> **Task**:
Set the following entries down again exactly, line by line.

-- START OF Records for this exercise --

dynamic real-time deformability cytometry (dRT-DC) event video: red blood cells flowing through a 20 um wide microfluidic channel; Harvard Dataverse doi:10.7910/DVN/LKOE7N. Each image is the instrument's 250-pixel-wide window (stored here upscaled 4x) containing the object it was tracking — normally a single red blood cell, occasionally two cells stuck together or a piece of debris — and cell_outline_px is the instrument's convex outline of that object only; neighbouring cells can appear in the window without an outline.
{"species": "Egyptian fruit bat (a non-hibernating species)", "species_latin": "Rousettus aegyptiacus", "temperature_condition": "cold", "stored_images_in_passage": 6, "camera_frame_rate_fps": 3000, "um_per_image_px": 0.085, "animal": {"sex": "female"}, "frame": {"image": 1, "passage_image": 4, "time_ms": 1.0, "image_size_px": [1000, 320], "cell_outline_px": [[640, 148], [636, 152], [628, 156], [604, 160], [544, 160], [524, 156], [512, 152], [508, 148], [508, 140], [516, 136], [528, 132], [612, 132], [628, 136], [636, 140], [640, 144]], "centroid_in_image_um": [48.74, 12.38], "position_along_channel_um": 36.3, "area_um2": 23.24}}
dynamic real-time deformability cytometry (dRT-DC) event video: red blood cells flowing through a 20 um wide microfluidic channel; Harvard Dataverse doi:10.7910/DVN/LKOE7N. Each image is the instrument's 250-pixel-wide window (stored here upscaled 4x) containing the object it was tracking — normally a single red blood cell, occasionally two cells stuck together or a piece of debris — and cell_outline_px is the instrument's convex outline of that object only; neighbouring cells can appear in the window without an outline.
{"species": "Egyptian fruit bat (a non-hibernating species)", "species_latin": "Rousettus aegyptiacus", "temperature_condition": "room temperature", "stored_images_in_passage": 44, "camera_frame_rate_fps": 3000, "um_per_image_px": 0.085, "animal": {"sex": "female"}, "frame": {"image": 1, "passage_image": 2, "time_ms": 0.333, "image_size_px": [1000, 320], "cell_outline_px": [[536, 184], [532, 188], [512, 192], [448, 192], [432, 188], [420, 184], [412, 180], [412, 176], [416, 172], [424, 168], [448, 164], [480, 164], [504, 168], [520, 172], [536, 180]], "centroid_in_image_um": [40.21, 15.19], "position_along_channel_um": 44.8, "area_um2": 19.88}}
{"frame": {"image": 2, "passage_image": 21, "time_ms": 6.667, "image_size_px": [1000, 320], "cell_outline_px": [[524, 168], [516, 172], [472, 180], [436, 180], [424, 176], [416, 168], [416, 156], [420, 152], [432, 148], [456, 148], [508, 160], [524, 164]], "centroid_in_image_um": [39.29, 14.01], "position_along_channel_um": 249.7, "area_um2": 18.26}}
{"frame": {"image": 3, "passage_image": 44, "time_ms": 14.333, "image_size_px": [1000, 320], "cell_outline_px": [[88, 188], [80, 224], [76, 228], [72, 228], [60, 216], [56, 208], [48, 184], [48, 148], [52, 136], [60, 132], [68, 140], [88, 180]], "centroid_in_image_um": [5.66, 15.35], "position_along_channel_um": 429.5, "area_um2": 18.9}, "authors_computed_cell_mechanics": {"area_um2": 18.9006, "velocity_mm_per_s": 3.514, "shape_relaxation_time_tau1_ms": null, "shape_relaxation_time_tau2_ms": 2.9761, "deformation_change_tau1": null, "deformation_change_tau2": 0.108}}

-- END OF Records for this exercise --

> **Result of the exercise**:
dynamic real-time deformability cytometry (dRT-DC) event video: red blood cells flowing through a 20 um wide microfluidic channel; Harvard Dataverse doi:10.7910/DVN/LKOE7N. Each image is the instrument's 250-pixel-wide window (stored here upscaled 4x) containing the object it was tracking — normally a single red blood cell, occasionally two cells stuck together or a piece of debris — and cell_outline_px is the instrument's convex outline of that object only; neighbouring cells can appear in the window without an outline.
{"species": "Egyptian fruit bat (a non-hibernating species)", "species_latin": "Rousettus aegyptiacus", "temperature_condition": "cold", "stored_images_in_passage": 6, "camera_frame_rate_fps": 3000, "um_per_image_px": 0.085, "animal": {"sex": "female"}, "frame": {"image": 1, "passage_image": 4, "time_ms": 1.0, "image_size_px": [1000, 320], "cell_outline_px": [[640, 148], [636, 152], [628, 156], [604, 160], [544, 160], [524, 156], [512, 152], [508, 148], [508, 140], [516, 136], [528, 132], [612, 132], [628, 136], [636, 140], [640, 144]], "centroid_in_image_um": [48.74, 12.38], "position_along_channel_um": 36.3, "area_um2": 23.24}}
dynamic real-time deformability cytometry (dRT-DC) event video: red blood cells flowing through a 20 um wide microfluidic channel; Harvard Dataverse doi:10.7910/DVN/LKOE7N. Each image is the instrument's 250-pixel-wide window (stored here upscaled 4x) containing the object it was tracking — normally a single red blood cell, occasionally two cells stuck together or a piece of debris — and cell_outline_px is the instrument's convex outline of that object only; neighbouring cells can appear in the window without an outline.
{"species": "Egyptian fruit bat (a non-hibernating species)", "species_latin": "Rousettus aegyptiacus", "temperature_condition": "room temperature", "stored_images_in_passage": 44, "camera_frame_rate_fps": 3000, "um_per_image_px": 0.085, "animal": {"sex": "female"}, "frame": {"image": 1, "passage_image": 2, "time_ms": 0.333, "image_size_px": [1000, 320], "cell_outline_px": [[536, 184], [532, 188], [512, 192], [448, 192], [432, 188], [420, 184], [412, 180], [412, 176], [416, 172], [424, 168], [448, 164], [480, 164], [504, 168], [520, 172], [536, 180]], "centroid_in_image_um": [40.21, 15.19], "position_along_channel_um": 44.8, "area_um2": 19.88}}
{"frame": {"image": 2, "passage_image": 21, "time_ms": 6.667, "image_size_px": [1000, 320], "cell_outline_px": [[524, 168], [516, 172], [472, 180], [436, 180], [424, 176], [416, 168], [416, 156], [420, 152], [432, 148], [456, 148], [508, 160], [524, 164]], "centroid_in_image_um": [39.29, 14.01], "position_along_channel_um": 249.7, "area_um2": 18.26}}
{"frame": {"image": 3, "passage_image": 44, "time_ms": 14.333, "image_size_px": [1000, 320], "cell_outline_px": [[88, 188], [80, 224], [76, 228], [72, 228], [60, 216], [56, 208], [48, 184], [48, 148], [52, 136], [60, 132], [68, 140], [88, 180]], "centroid_in_image_um": [5.66, 15.35], "position_along_channel_um": 429.5, "area_um2": 18.9}, "authors_computed_cell_mechanics": {"area_um2": 18.9006, "velocity_mm_per_s": 3.514, "shape_relaxation_time_tau1_ms": null, "shape_relaxation_time_tau2_ms": 2.9761, "deformation_change_tau1": null, "deformation_change_tau2": 0.108}}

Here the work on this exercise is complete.